De geschriften en gesproken woorden van de Bāb, Bahāʾ Allāh en ʿAbd al-Bahāʾ vormen de heilige literatuur van het Bahāʾī-geloof. Het lidmaatschap van de Bahāʾī-gemeenschap staat open voor iedereen die het geloof in Bahāʾ Allāh belijdt en zijn leringen accepteert. Er zijn geen inwijdingsceremonies, geen sacramenten en geen geestelijken. Elke Bahāʾī heeft echter de spirituele verplichting om dagelijks te bidden; zich volledig te onthouden van verdovende middelen, alcohol of andere stoffen die de geest beïnvloeden; monogamie beoefenen; om toestemming van ouders voor het huwelijk te verkrijgen; en om het Negentien-dagenfeest bij te wonen op de eerste dag van elke maand van de Bahāʾī-kalender. Indien mogelijk, moeten degenen tussen de 15 en 70 jaar 19 dagen per jaar vasten, zonder eten of drinken van zonsopgang tot zonsondergang. Het Negentien-dagenfeest, oorspronkelijk ingesteld door de Bāb, brengt de Bahāʾī's van een bepaalde plaats samen voor gebed, het lezen van geschriften, het bespreken van gemeenschapsactiviteiten en het genieten van elkaars gezelschap. De feesten zijn ontworpen om universele deelname aan de aangelegenheden van de gemeenschap en het cultiveren van de geest van broederschap en gemeenschap te verzekeren.

In het begin van de 21e eeuw waren er negen Bahāʾī-huizen van aanbidding: in Australië, Cambodja, Chili, Duitsland, India, Panama, Samoa, de Verenigde Staten en Oeganda. In de tempels is er geen prediking; diensten bestaan ​​uit het reciteren van de geschriften van alle religies.

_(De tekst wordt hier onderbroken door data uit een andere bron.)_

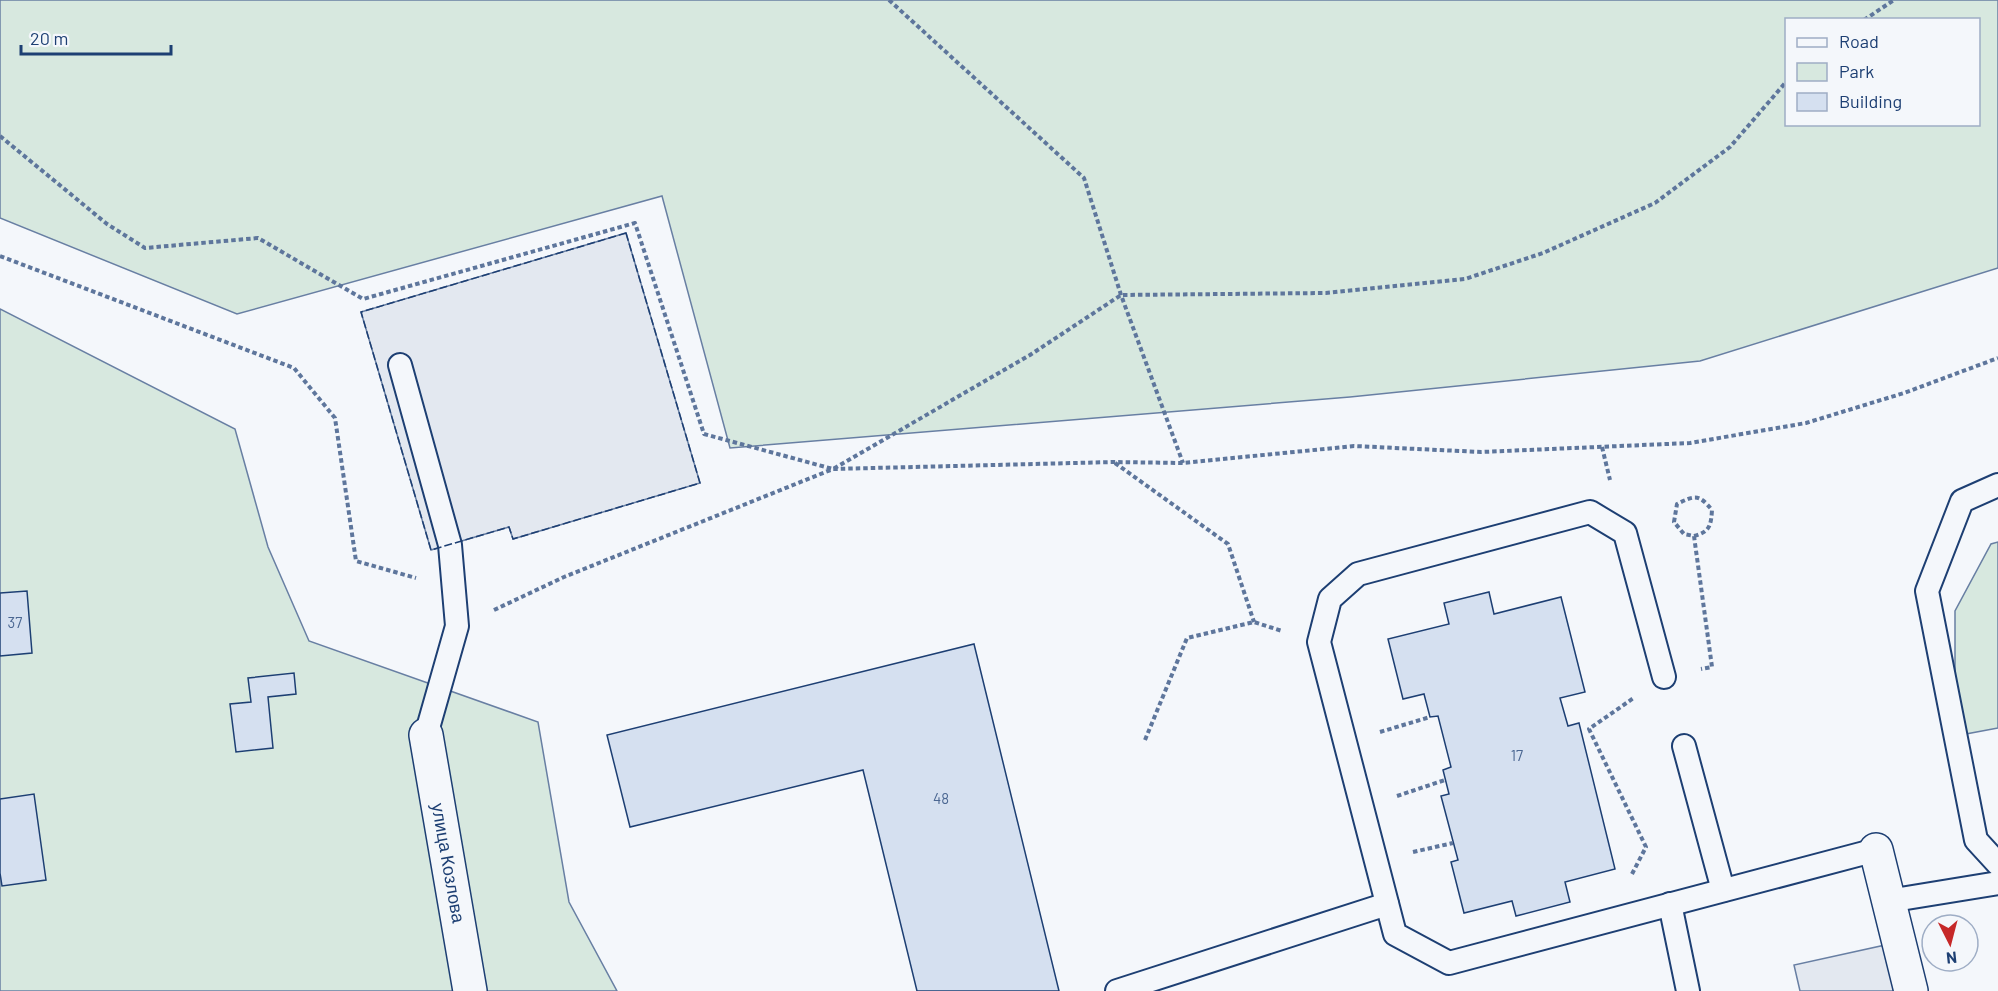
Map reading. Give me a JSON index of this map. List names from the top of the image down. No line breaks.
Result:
{"streets":{"street":["улица Козлова"]},"house_numbers":["37","17","48"],"legend":["Road","Park","Building"],"scale_bar":"20 m","north":"bottom"}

De Bahāʾī's gebruiken een kalender opgesteld door de Bāb en bevestigd door Bahāʾ Allāh, waarin het jaar is verdeeld in 19 maanden van elk 19 dagen, met de toevoeging van 4 intercalaire dagen (5 in schrikkeljaren). Het jaar begint op de eerste lentedag, 21 maart, een van de verschillende heilige dagen in de Bahāʾī-kalender.